Seven is a lucky number for Claire Rapp.
The El Dorado High School senior is ranked seventh in the nation among high school students in giving impromptu speeches. Over the summer, Rapp competed at the National Forensic League 2012 Championships held in Indianapolis, Ind. She advanced to the semifinals that earned her the top ranking.
Rapp was one of 546 competitors participating in impromptu speeches, said June Read, El Dorado High School’s speech and debate coach.
“We are so proud of her,” Read said.”In my 19 years (as the speech coach) that’s as far as anyone has advanced.”

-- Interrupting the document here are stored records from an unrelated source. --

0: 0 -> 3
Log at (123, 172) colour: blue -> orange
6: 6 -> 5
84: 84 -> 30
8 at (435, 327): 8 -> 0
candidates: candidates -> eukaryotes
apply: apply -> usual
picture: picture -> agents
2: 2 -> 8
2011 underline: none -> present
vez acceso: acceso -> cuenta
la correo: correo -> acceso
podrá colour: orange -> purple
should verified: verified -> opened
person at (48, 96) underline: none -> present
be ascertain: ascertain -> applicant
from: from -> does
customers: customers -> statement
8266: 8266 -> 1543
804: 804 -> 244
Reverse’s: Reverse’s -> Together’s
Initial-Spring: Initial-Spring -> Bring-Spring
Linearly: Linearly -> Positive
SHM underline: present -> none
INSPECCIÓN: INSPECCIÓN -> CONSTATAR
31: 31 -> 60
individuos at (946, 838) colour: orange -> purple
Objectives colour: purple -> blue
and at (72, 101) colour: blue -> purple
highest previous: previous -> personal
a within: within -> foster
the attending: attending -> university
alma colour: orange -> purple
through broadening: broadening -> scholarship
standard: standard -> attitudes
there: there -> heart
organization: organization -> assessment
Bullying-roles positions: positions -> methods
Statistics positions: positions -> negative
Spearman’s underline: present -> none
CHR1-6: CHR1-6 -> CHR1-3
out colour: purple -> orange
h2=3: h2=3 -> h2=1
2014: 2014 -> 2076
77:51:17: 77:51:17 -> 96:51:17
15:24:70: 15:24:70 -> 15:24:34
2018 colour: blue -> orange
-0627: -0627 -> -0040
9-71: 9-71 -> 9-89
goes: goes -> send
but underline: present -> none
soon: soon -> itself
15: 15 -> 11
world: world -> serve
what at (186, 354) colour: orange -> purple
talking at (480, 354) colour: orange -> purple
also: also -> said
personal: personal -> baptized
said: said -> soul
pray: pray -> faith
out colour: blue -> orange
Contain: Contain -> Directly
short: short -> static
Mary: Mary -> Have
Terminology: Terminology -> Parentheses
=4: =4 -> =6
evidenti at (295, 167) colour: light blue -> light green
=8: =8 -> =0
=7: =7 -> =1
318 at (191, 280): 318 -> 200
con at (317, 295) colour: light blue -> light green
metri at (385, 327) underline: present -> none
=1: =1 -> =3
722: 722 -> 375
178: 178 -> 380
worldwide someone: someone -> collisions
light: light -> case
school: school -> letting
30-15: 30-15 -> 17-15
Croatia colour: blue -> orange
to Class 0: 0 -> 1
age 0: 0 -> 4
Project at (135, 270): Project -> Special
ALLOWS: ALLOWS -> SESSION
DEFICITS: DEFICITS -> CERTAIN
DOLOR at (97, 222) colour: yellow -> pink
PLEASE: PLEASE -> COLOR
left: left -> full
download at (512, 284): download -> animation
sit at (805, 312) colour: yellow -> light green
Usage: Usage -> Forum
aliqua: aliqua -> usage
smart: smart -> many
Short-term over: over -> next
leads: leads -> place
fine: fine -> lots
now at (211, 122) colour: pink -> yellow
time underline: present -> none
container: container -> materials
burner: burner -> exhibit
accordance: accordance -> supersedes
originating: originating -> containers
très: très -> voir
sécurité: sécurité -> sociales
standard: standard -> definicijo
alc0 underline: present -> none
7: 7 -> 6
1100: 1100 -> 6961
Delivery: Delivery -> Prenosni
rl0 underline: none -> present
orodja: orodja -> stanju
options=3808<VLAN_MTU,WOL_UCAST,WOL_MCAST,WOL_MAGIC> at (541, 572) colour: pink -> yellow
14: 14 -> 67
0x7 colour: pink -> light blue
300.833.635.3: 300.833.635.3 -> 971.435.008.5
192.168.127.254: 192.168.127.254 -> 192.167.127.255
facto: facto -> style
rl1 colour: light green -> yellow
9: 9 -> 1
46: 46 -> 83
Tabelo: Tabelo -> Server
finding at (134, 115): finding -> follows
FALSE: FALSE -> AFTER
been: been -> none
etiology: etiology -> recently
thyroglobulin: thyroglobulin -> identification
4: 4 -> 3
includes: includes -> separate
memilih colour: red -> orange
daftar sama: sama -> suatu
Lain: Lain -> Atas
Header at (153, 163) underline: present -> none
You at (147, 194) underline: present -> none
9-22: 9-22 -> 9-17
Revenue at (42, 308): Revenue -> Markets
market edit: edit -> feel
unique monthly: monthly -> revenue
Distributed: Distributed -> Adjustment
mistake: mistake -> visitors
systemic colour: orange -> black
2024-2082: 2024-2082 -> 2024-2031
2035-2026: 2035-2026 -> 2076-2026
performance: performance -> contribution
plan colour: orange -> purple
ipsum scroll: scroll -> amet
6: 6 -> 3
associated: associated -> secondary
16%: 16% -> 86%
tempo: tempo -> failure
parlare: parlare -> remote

An impromptu speech is when speech team members are given 30 minutes to prepare for a seven-minute speech, selecting one of three topics and no use of notes. But at the championships, students were given two minutes to prepare for a five-minute speech without the use of researching online or even a student’s iPhone.
At the championships, Rapp said she was given a piece of paper in each round with three topics to choose for her impromptu speeches.
“You just go,” Rapp said. “It is only what you know. It’s only in what’s in your head. If you can’t remember the name of an author, then you just go without.”
One of her topics at the championships was one almost every teenager knows — text acronyms.
“I got BFF (Best Friends Forever), BRB (Be Right Back) and LOL (Laugh Out Loud),” Rapp said. “I got BFF and talked about the nature of best friends and the development throughout time.”
Two more topics she spoke was on Atticus Finch, a fictional character from Harper Lee’s Pulitzer Prize-winning novel “To Kill a Mockingbird” and literature.
To attend nationals was absolutely “incredible” Rapp said.
“It was only through lots of hours of hard work,” she said.
In order to advance to the league’s championships, Rapp had to compete in league meets from the previous school year to accumulate points to compete in those speech contests. But here’s the catch — per the league’s rule, Rapp can only compete for the national contest if she didn’t win any state sanctioned speech contests in impromptu speeches.
Rapp, 17, joined the school’s speech and debate team her sophomore year.
“I was absolutely terrified,” said Rapp when she first joined the team. “I was terrible at public speaking. It was intimidating to say the least, but I stuck with it.”
Rapp wanted to add an extra-curricular activity to her educational resume in hopes of attending a four-year college after she graduates from El Dorado High next spring. Playing on any of the school’s athletic teams was not on her agenda.
“I’m terribly clumsy at sports (so) that I needed an extra curricular that didn’t involve a curica object,” joked Rapp.
Read added, “She has to go through a national qualifier. She was gang busters from the beginning. She’s articulate. She cares about her studies. She wants to succeed. She has that drive that I frequently see in kids, but she is way up there.”
Read has nominated Rapp for several scholarships based on her speech ability.
“She’s determined to take first place next year,” said Read, “and I think she will.”
Rapp carries a 4.0 grade point average and is taking college preparatory classes that would allow her to enter into a four-year college when she graduates from El Dorado High next spring.
“I’m ambitious and would like to think that I can get into a college like Yale,” Rapp said. “But realistic, I understand that it’s highly unlikely. Berkeley is really appealing to me; I like the area. Berkeley would be really neat. But nothing beats an Ivy League.”
Rapp said she plans to double major in political science and environmental studies when she goes to a four-year college by this time next year.